«Certains dans l’UE sentent qu’il y a trop d’intégration», estime l’ancien président autrichien

Plusieurs facteurs expliquent la montée de l’extrême droite nationaliste en Europe. Les problèmes économiques, le chômage et la crise des réfugiés, causent le mécontentement des populations, a confié à RT l’ex-président autrichien, Heinz Fischer.

L’Union européenne n’a jamais fait face à autant de défis en même temps et n’est paradoxalement jamais restée aussi passive pour les relever. Est-ce que l’UE est devenue trop grande pour se débrouiller par elle-même ?

La présentatrice de l’émission de RT Worlds Apart, Oksana Boyko, a discuté de cette question avec l’ancien président autrichien, Heinz Fischer.

Les sentiments et philosophies nationalistes progressent

RT : La présidence que vous avez quittée en juillet dernier n’a toujours pas été pourvue. Le deuxième tour des élections a été invalidé, reporté et puis reporté à nouveau… Un candidat du Parti de la liberté, d’extrême droite, est très populaire dans les sondages. Et cela se passe après 12 ans de gouvernance centriste. Comment expliquez-vous ce changement dans l’attitude des électeurs ?

Heinz Fischer, ancien président autrichien (H.F.) : Je pense que c’est un phénomène qui touche l’ensemble de l’Europe. Regardez d’autres pays européens, tels que la France, l’Allemagne et les pays scandinaves. Des facteurs différents créent un certain mécontentement parmi la population. Cela va de pair avec l’économie, le chômage... Dans une certaine mesure c'est lié avec le problème de réfugiés. Les sentiments et philosophies nationalistes progressent. Et c’est la base de leur développement.

RT : Vous avez mentionné plusieurs facteurs qui influencent l’attitude des électeurs. Un argument récurrent, dans plusieurs campagnes, c’est «reprendre le contrôle du pays». Norbert Hofer le dit en Autriche, la campagne pour le Brexit le disait au Royaume-Uni, Donald Trump le dit aux Etats-Unis. Que dire de ce slogan qui touche autant de personnes dans des pays si différents ?

H.F. : Cela est lié au nationalisme.
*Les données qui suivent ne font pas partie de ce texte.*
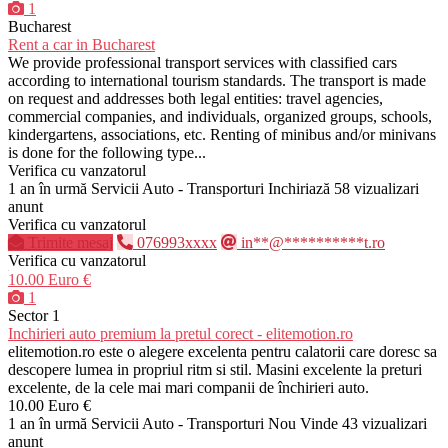
1
Bucharest
Rent a car in Bucharest
We provide professional transport services with classified cars
according to international tourism standards. The transport is made
on request and addresses both legal entities: travel agencies,
commercial companies, and individuals, organized groups, schools,
kindergartens, associations, etc. Renting of minibus and/or minivans
is done for the following type...
Verifica cu vanzatorul
1 an în urmă
Servicii Auto - Transporturi
Inchiriază
58 vizualizari
anunt
Verifica cu vanzatorul
Trimite mesaj
076993xxxx
in**@**********t.ro
Verifica cu vanzatorul
10.00 Euro €
1
Sector 1
Inchirieri auto premium la pretul corect - elitemotion.ro
elitemotion.ro este o alegere excelenta pentru calatorii care doresc sa
descopere lumea in propriul ritm si stil. Masini excelente la preturi
excelente, de la cele mai mari companii de închirieri auto.
10.00 Euro €
1 an în urmă
Servicii Auto - Transporturi
Nou
Vinde
43 vizualizari
anunt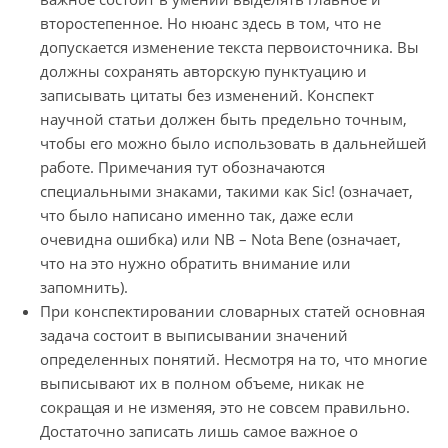
второстепенное. Но нюанс здесь в том, что не
допускается изменение текста первоисточника. Вы
должны сохранять авторскую пунктуацию и
записывать цитаты без изменений. Конспект
научной статьи должен быть предельно точным,
чтобы его можно было использовать в дальнейшей
работе. Примечания тут обозначаются
специальными знаками, такими как Sic! (означает,
что было написано именно так, даже если
очевидна ошибка) или NB – Nota Bene (означает,
что на это нужно обратить внимание или
запомнить).
При конспектировании словарных статей основная
задача состоит в выписывании значений
определенных понятий. Несмотря на то, что многие
выписывают их в полном объеме, никак не
сокращая и не изменяя, это не совсем правильно.
Достаточно записать лишь самое важное о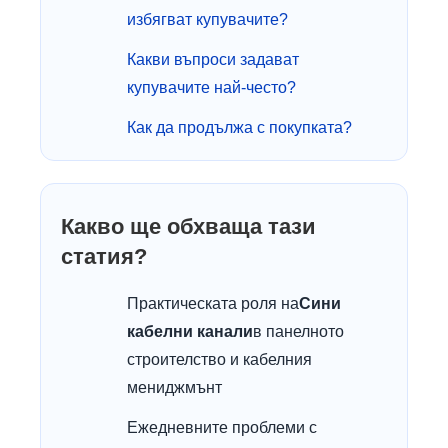
избягват купувачите?
Какви въпроси задават
купувачите най-често?
Как да продължа с покупката?
Какво ще обхваща тази
статия?
Практическата роля на
Сини
кабелни канали
в панелното
строителство и кабелния
мениджмънт
Ежедневните проблеми с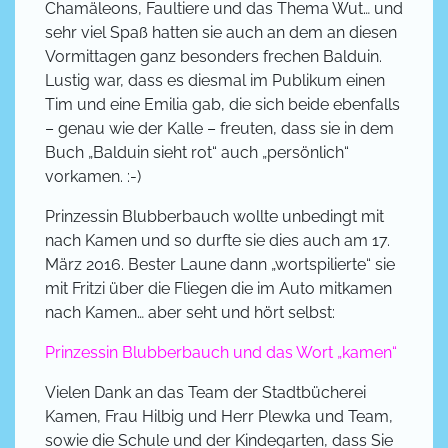
Chamäleons, Faultiere und das Thema Wut… und
sehr viel Spaß hatten sie auch an dem an diesen
Vormittagen ganz besonders frechen Balduin.
Lustig war, dass es diesmal im Publikum einen
Tim und eine Emilia gab, die sich beide ebenfalls
– genau wie der Kalle – freuten, dass sie in dem
Buch „Balduin sieht rot“ auch „persönlich“
vorkamen. :-)
Prinzessin Blubberbauch wollte unbedingt mit
nach Kamen und so durfte sie dies auch am 17.
März 2016. Bester Laune dann „wortspilierte“ sie
mit Fritzi über die Fliegen die im Auto mitkamen
nach Kamen… aber seht und hört selbst:
Prinzessin Blubberbauch und das Wort „kamen“
Vielen Dank an das Team der Stadtbücherei
Kamen, Frau Hilbig und Herr Plewka und Team,
sowie die Schule und der Kindegarten, dass Sie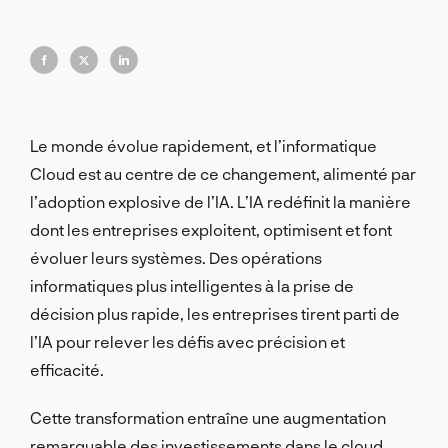
hybrides qui deviennent la norme, les entreprises
redéfinissent la façon dont elles évoluent, innovent
et restent compétitives.
Le monde évolue rapidement, et l’informatique
Cloud est au centre de ce changement, alimenté par
l’adoption explosive de l’IA. L’IA redéfinit la manière
dont les entreprises exploitent, optimisent et font
évoluer leurs systèmes. Des opérations
informatiques plus intelligentes à la prise de
décision plus rapide, les entreprises tirent parti de
l’IA pour relever les défis avec précision et
efficacité.
Cette transformation entraîne une augmentation
remarquable des investissements dans le cloud.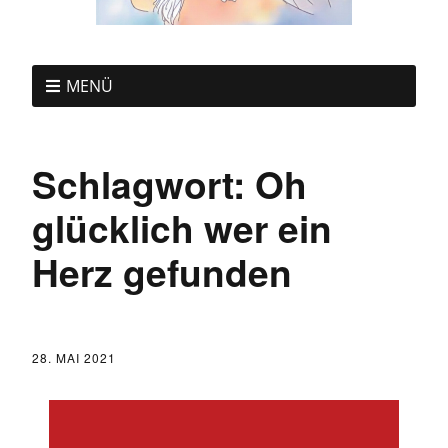
MENÜ
Schlagwort:
Oh
glücklich wer ein
Herz gefunden
28. MAI 2021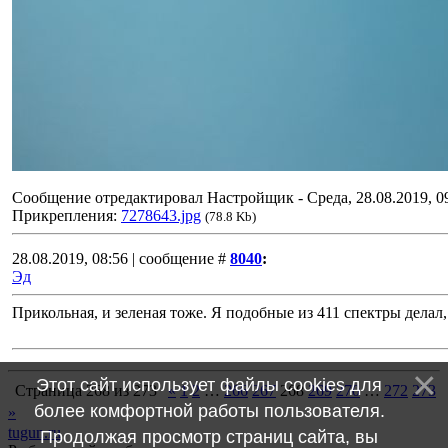
Сообщение отредактировал
Настройщик
-
Среда, 28.08.2019, 0
Прикрепления:
7278643.jpg
(78.8 Kb)
28.08.2019, 08:56 | сообщение #
8040
:
Эд
Прикольная, и зеленая тоже. Я подобные из 411 спектры делал,
Этот сайт использует файлы cookies для
Страница
268
из
273
«
1
2
…
266
267
268
269
270
…
272
273
более комфортной работы пользователя.
»
tugun.ru
Продолжая просмотр страниц сайта, вы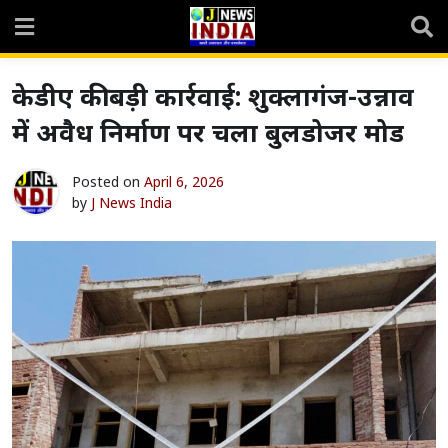
Skip
to
content
केडीए की बड़ी कार्रवाई: शुक्लागंज-उन्नाव
में अवैध निर्माण पर चला बुलडोजर मोड
Posted on
April 6, 2026
by
J News India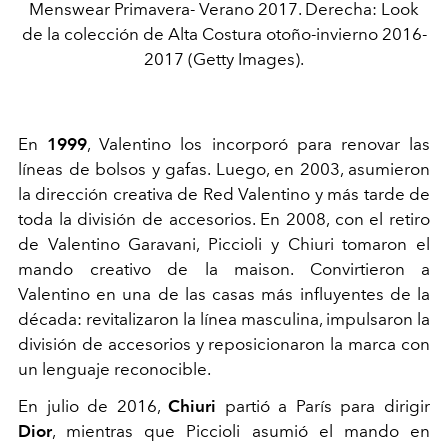
Menswear Primavera- Verano 2017. Derecha: Look
de la colección de Alta Costura otoño-invierno 2016-
2017 (Getty Images).
En
1999
, Valentino los incorporó para renovar las
líneas de bolsos y gafas. Luego, en 2003, asumieron
la dirección creativa de Red Valentino y más tarde de
toda la división de accesorios. En 2008, con el retiro
de Valentino Garavani, Piccioli y Chiuri tomaron el
mando creativo de la maison. Convirtieron a
Valentino en una de las casas más influyentes de la
década: revitalizaron la línea masculina, impulsaron la
división de accesorios y reposicionaron la marca con
un lenguaje reconocible.
En julio de 2016,
Chiuri
partió a París para dirigir
Dior
, mientras que Piccioli asumió el mando en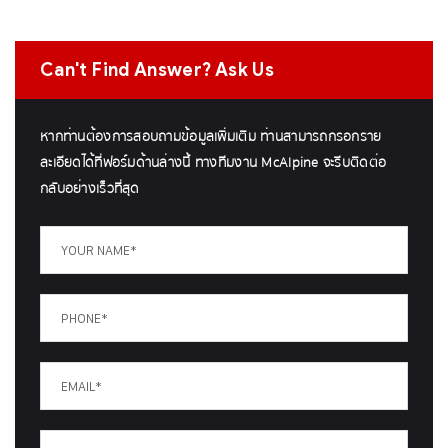
Can't Find Answer? Ask Us
หากท่านต้องการสอบถามข้อมูลเพิ่มเติม ท่านสามารถกรอกราย
ละเอียดได้ที่ฟอร์มด้านล่างนี้ ทางทีมงาน McAlpine จะรีบติดต่อ
กลับอย่างเร็วที่สุด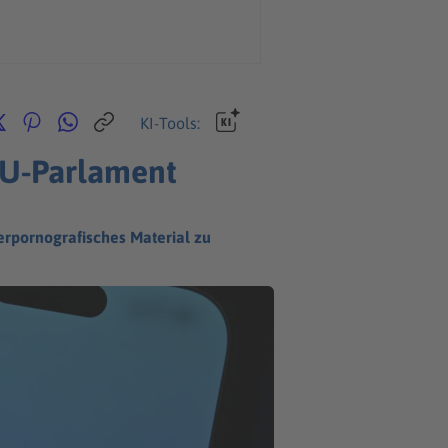
KI-Tools:
EU-Parlament
derpornografisches Material zu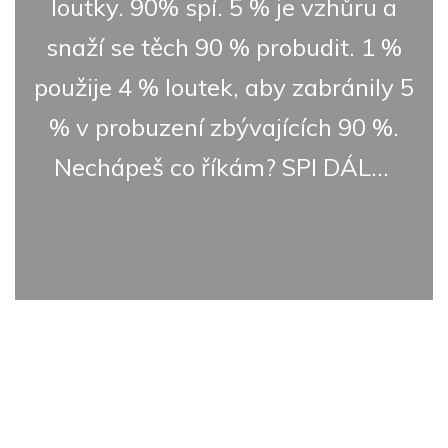
loutky. 90% spí. 5 % je vzhůru a
snaží se těch 90 % probudit. 1 %
použije 4 % loutek, aby zabránily 5
% v probuzení zbývajících 90 %.
Nechápeš co říkám? SPI DÁL...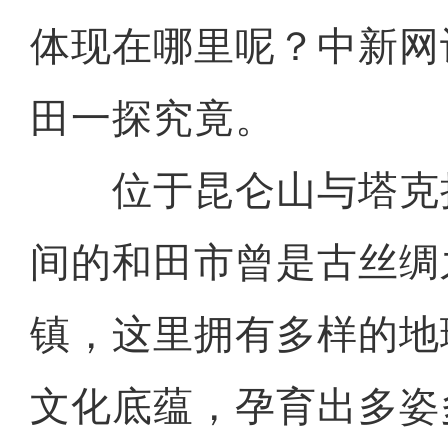
体现在哪里呢？中新网
田一探究竟。
位于昆仑山与塔克
间的和田市曾是古丝绸
镇，这里拥有多样的地
文化底蕴，孕育出多姿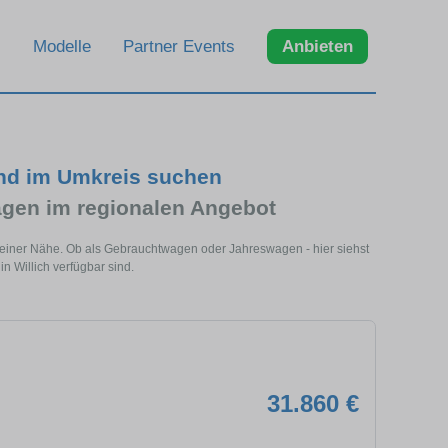
Modelle
Partner Events
Anbieten
und im Umkreis suchen
gen im regionalen Angebot
n deiner Nähe. Ob als Gebrauchtwagen oder Jahreswagen - hier siehst
n Willich verfügbar sind.
31.860 €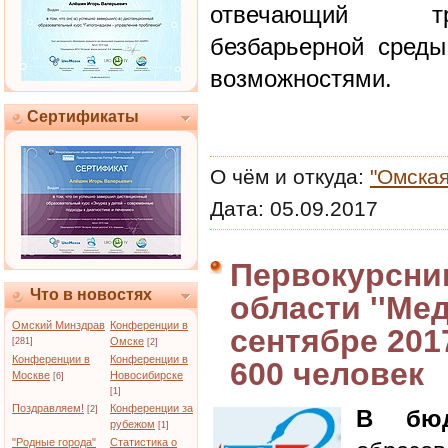
отвечающий тр
безбарьерной сред
возможностями.
Сертификаты
О чём и откуда:
"Омская
Дата:
05.09.2017
Первокурсни
Что в новостях
области ''Ме
Омский Минздрав
Конференции в
сентябре 201
Омске
[281]
[2]
Конференции в
Конференции в
600 человек
Москве
Новосибирске
[6]
[1]
Поздравляем!
Конференции за
[2]
В бюд
рубежом
[1]
"Родные города"
Статистика о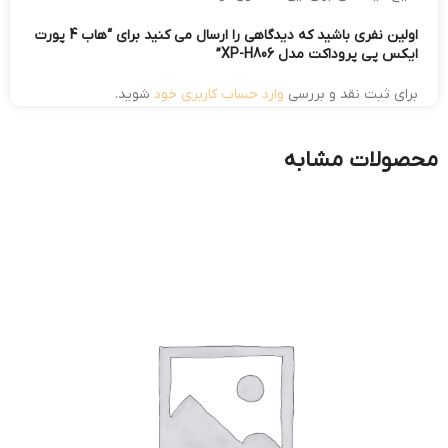
اولین نفری باشید که دیدگاهی را ارسال می کنید برای “هاب 4 پورت
ایکس پی پروداکت مدل XP-H806”
برای ثبت نقد و بررسی
وارد حساب کاربری خود
شوید.
محصولات مشابه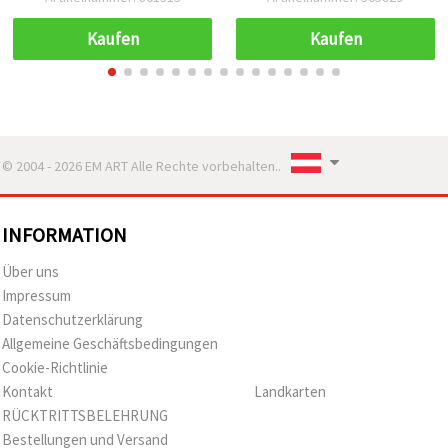
Modellbau & Deko
Kaufen
Kaufen
© 2004 - 2026 EM ART Alle Rechte vorbehalten..
INFORMATION
Über uns
Impressum
Datenschutzerklärung
Allgemeine Geschäftsbedingungen
Cookie-Richtlinie
Kontakt
Landkarten
RÜCKTRITTSBELEHRUNG
Bestellungen und Versand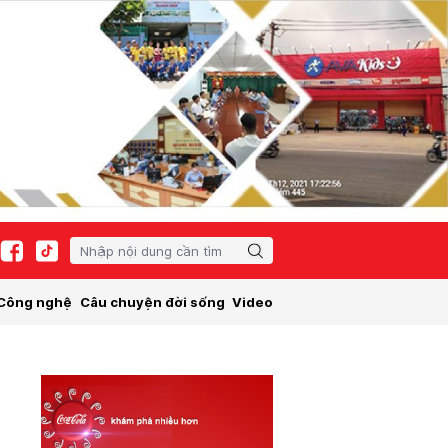
Công nghệ
Câu chuyện đời sống
Video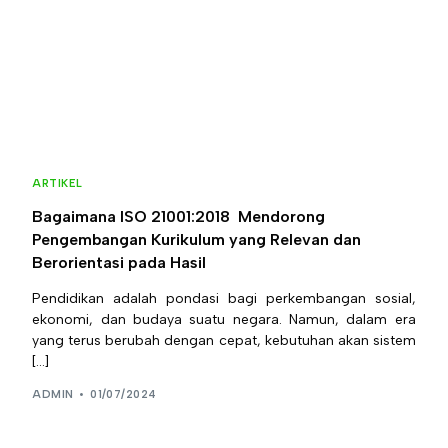
ARTIKEL
Bagaimana ISO 21001:2018 Mendorong
Pengembangan Kurikulum yang Relevan dan
Berorientasi pada Hasil
Pendidikan adalah pondasi bagi perkembangan sosial,
ekonomi, dan budaya suatu negara. Namun, dalam era
yang terus berubah dengan cepat, kebutuhan akan sistem
[…]
ADMIN
01/07/2024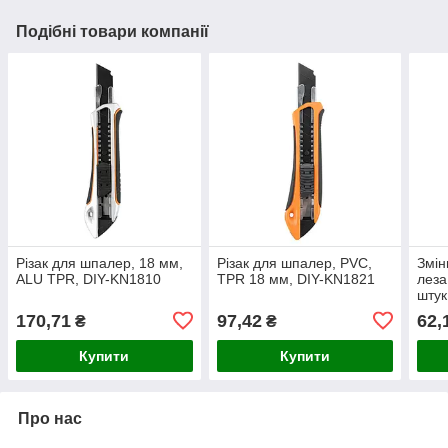
Подібні товари компанії
Різак для шпалер, 18 мм,
Різак для шпалер, PVC,
Змін
ALU TPR, DIY-KN1810
TPR 18 мм, DIY-KN1821
леза
штук
170,71
97,42
62,
₴
₴
Купити
Купити
Про нас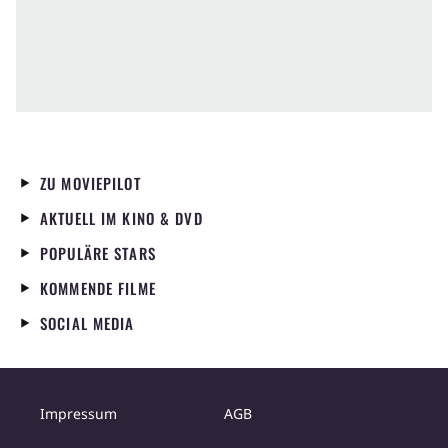
ZU MOVIEPILOT
AKTUELL IM KINO & DVD
POPULÄRE STARS
KOMMENDE FILME
SOCIAL MEDIA
Impressum
AGB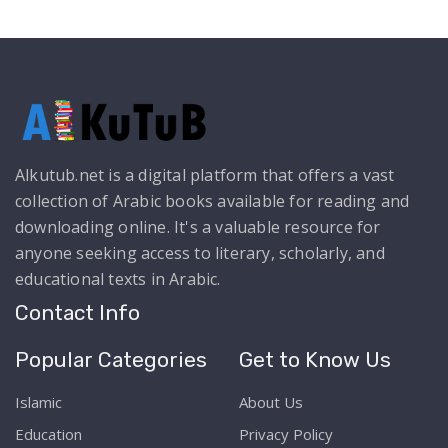
Alkutub.net is a digital platform that offers a vast
collection of Arabic books available for reading and
downloading online. It's a valuable resource for
anyone seeking access to literary, scholarly, and
educational texts in Arabic.
Contact Info
Popular Categories
Get to Know Us
Islamic
About Us
Education
Privacy Policy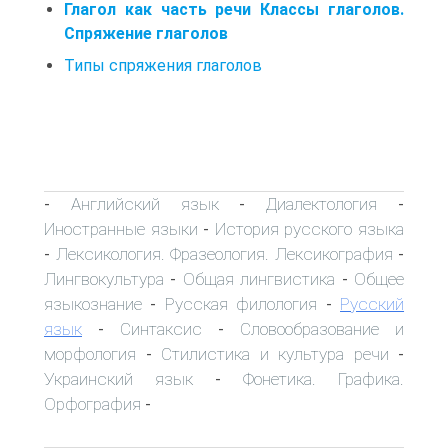
Глагол как часть речи Классы глаголов.
Спряжение глаголов
Типы спряжения глаголов
Английский язык
Диалектология
-
-
-
Иностранные языки
История русского языка
-
Лексикология. Фразеология. Лексикография
-
-
Лингвокультура
Общая лингвистика
Общее
-
-
языкознание
Русская филология
Русский
-
-
язык
Синтаксис
Словообразование и
-
-
морфология
Стилистика и культура речи
-
-
Украинский язык
Фонетика. Графика.
-
Орфография
-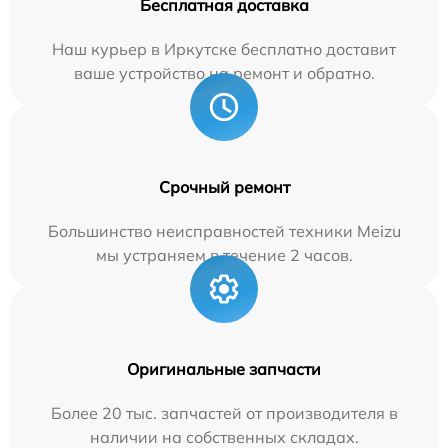
Бесплатная доставка
Наш курьер в Иркутске бесплатно доставит
ваше устройство на ремонт и обратно.
Срочный ремонт
Большинство неисправностей техники Meizu
мы устраняем в течение 2 часов.
Оригинальные запчасти
Более 20 тыс. запчастей от производителя в
наличии на собственных складах.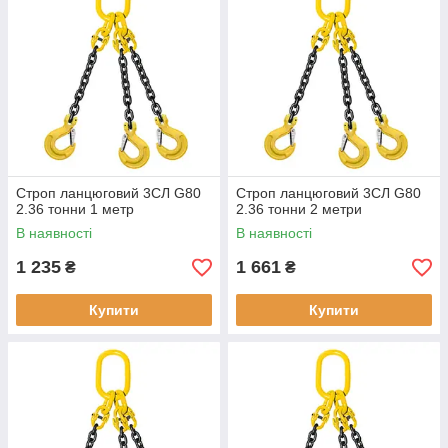
Строп ланцюговий 3СЛ G80
Строп ланцюговий 3СЛ G80
2.36 тонни 1 метр
2.36 тонни 2 метри
В наявності
В наявності
1 235
1 661
₴
₴
Купити
Купити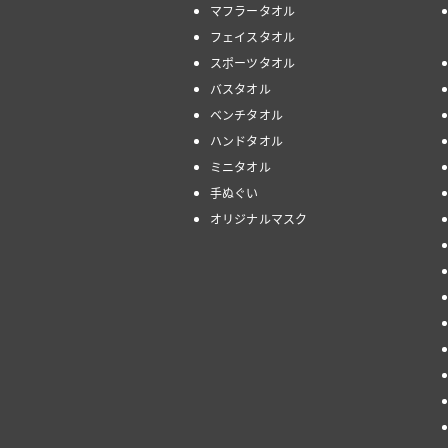
マフラータオル
フェイスタオル
スポーツタオル
バスタオル
ベンチタオル
ハンドタオル
ミニタオル
手ぬぐい
オリジナルマスク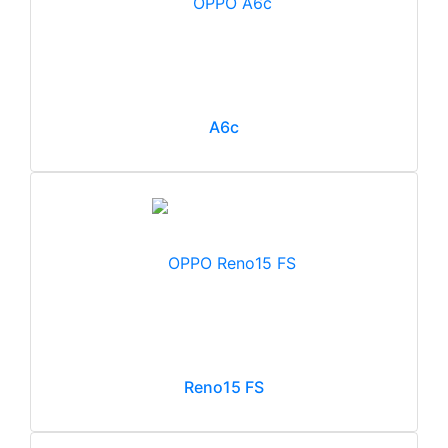
A6c
Reno15 FS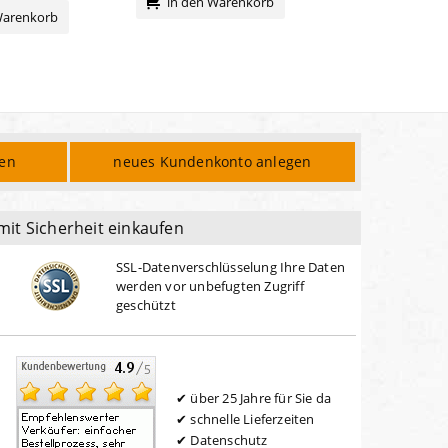
in den Warenkorb
Warenkorb
den
neues Kundenkonto anlegen
mit Sicherheit einkaufen
SSL-Datenverschlüsselung Ihre Daten
werden vor unbefugten Zugriff
geschützt
über 25 Jahre für Sie da
schnelle Lieferzeiten
Datenschutz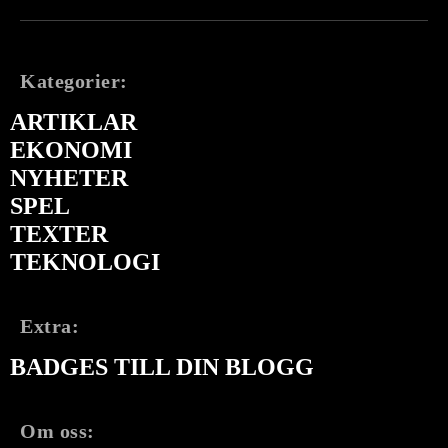
Kategorier:
ARTIKLAR
EKONOMI
NYHETER
SPEL
TEXTER
TEKNOLOGI
Extra:
BADGES TILL DIN BLOGG
Om oss: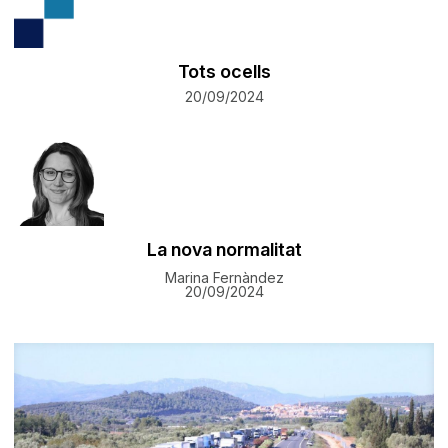
Tots ocells
20/09/2024
La nova normalitat
Marina Fernàndez
20/09/2024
Les idées, les idéologies et les philosophies nationalistes étaient totalement hors-jeu. Elles ont mené à une catastrophe, la Seconde Guerre mondiale et le mouvement nazi. Le nationalisme abattu, l’idée européenne a prospéré. Et pour le moment, j’ai le sentiment que beaucoup de monde, ou du moins un certain nombre de personnes, sentent qu’il y a trop d’intégration.

Le nationalisme c’est surévaluer votre propre pays en rabaissant les autres

RT : C’est un point très intéressant parce que vous voyez le nationalisme comme quelque chose de négatif, vous avez fait référence à l’idéologie nazie. Mais la façon dont le nationalisme est perçu en Russie, par exemple, c’est seulement la défense des intérêts nationaux, mettre son pays en avant pour ce qui est de leur protection et les défendre. Ne pensez-vous pas que vous exagérez les dangers du nationalisme ? Parce que c’est une chose d’appeler à des mouvements agressifs contre d’autres pays, mais c’en est une autre de dire : «Nous avons le droit de défendre les intérêts de notre pays.»

H.F. : Tout d’abord, vous devez comprendre que je ne veux pas comparer les philosophies ou les idées actuelles avec l’idéologie nazie en tant que telle. Mais une chose est sûre, le nationalisme à mes yeux signifie rabaisser les autres pays. Le patriotisme est positif. Le nationalisme, c’est surévaluer votre propre pays en rabaissant les autres…

RT : A votre avis, pour quoi Norbet Hofer fait-il campagne en Autriche ? Mène-t-il une campagne pour le nationalisme ou pour le patriotisme ?

H.F. : Il y a trop de nationalisme, à mon sens. Parce que le jugement sur les réfugiés ou sur d’autres nations ou des gens d’Afrique est négatif et cause des préjugés, préjugés qui sont utilisés pour obtenir un avantage politique.